The joint study by the WHO Regional Office for Europe and the European Centre for Disease Prevention and Control (ECDC) was published in Eurosurveillance, a European peer-reviewed scientific journal devoted to the epidemiology, surveillance, prevention and control of communicable diseases.
“COVID-19 has exacted a devastating death toll in our region, but we can now categorically say that without COVID-19 vaccines as a tool to contain this pandemic, many more people would have died,” commented Dr Hans Henri P. Kluge, WHO Regional Director for Europe (25 November).
“The COVID-19 vaccines are a marvel of modern science and what this research shows is that they’re doing what they promised, that is saving lives, offering very high protection against severe illness and death. In some countries, the death toll would have been double what it is now without the vaccines.”
The 33 countries analysed are: Iceland, Israel Norway, Malta, Spain, Finland, Ireland, England, Cyprus, Portugal, Greece, France, Austria, Belgium, Italy, Luxembourg, Sweden, Hungary, Lithuania, Switzerland, Estonia, North Macedonia, Montenegro, Slovenia, Poland, Czechia, Croatia, Latvia, Romania, Slovakia, Moldova, Ukraine and Scotland.
Comparison of mortality
The authors from WHO/Europe and ECDC estimated the number of deaths among adults aged 60 years and older in the 33 countries in the European Region that would have happened without any vaccines using the actual weekly reported death counts.
They then calculated the number of lives saved from COVID-19 vaccination as the difference between these estimates and the reported number of deaths from December 2020 to November 2021 for those aged 60 years and over.
They estimated that COVID-19 vaccination saved 469,000 lives in this age group in the 33 countries during the study period – reducing the expected number of deaths by approximately half.
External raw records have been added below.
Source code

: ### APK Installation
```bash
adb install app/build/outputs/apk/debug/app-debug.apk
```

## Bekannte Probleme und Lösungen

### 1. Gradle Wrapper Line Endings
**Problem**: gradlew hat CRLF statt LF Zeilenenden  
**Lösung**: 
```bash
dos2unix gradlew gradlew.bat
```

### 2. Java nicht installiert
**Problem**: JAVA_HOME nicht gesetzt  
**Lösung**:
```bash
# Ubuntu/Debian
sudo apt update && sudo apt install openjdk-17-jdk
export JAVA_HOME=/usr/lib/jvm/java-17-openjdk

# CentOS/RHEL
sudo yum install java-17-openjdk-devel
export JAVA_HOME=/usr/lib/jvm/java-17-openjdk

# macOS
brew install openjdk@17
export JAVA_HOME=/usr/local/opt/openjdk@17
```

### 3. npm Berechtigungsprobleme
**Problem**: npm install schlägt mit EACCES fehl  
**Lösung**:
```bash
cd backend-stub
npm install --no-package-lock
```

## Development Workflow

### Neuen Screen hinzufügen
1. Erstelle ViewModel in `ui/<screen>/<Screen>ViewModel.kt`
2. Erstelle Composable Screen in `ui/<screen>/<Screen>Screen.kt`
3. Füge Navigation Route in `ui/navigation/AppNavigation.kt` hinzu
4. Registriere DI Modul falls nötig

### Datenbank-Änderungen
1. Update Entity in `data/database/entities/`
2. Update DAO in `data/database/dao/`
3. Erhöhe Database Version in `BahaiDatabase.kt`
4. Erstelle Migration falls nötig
In 30 countries with data also available in smaller age groups, the largest number of lives saved was among those aged 80 years and over (261,000 lives).
The estimate does not include lives saved by vaccinating people less than 60 years nor lives saved from the indirect effect of vaccination because of a reduction in transmission.
Variation by country
While the average percentage of save lives was 51 %, the figure varied widely by country, even among those with high vaccination rates. At the top were Iceland (93 % saved lives), United Kingdom (86 %) and Israel (80 %). For Belgium the figure was exactly 50 %, followed among others by Sweden (42 %), Italy (37 %), and Hungary (33 %).
At the bottom among EU member states were Romania (20 %), Poland (19 %), Croatia (16 %) and Slovakia (14 %).
High vaccination rates alone are not enough. The study explains that the largest number of lives saved was in countries where COVID-19 vaccination rollout was early and uptake in the target group was also high.
Other countries experienced limited effects of vaccination because their vaccine roll-out was either slower or not rolled out in parallel with the on-going use of non-pharmaceutical interventions to reduce transmission.
“The consequences of low vaccination rates in some countries are currently being reflected in overloaded health care systems and high mortality rates,” explained Dr Andrea Ammon, ECDC Director. “We urge member states to continue focusing on closing immunization gaps, especially among the most vulnerable individuals and those at highest risk of severe disease.”
Vaccination is essential together with other preventive measures, according to WHO/Europe and ECDC. It is one part of the toolbox of important measures needed to curb the pandemic, but on its own it will not end the health crisis.
“First of all – get vaccinated. Vaccination is saving lives in all age groups,” says Dr Kluge. “We know the virus thrives in closed, crowded and confined spaces, and that’s why we must also follow measures known to reduce transmission, especially now the colder weather is driving us to gather indoors.”
“Wear a mask in crowded, closed and confined spaces, cover coughs and sneezes, keep physical distance from other people and wash your hands regularly. Ventilation is important too, so if it’s safe to do so open a window or a door to let in fresh air.
It’s important that authorities take these measures and that we do all of these for the protection of ourselves and others, even if we are fully vaccinated, because based on the available evidence vaccination greatly reduces but cannot stop virus transmission altogether.”
“By making these actions part of our daily routine, we can all help stop infection and the spread of the virus. In the same way that we routinely put on a seatbelt when driving, we should think to wash our hands, wear a mask or keep distance from other people, to protect from infection.”
Until the pandemic is over, countries must also keep in place strong public health measures such as free of charge testing, contact tracing to break chains of transmission as well as urgently reach out to all individuals in priority groups for vaccination who have not already received a full series.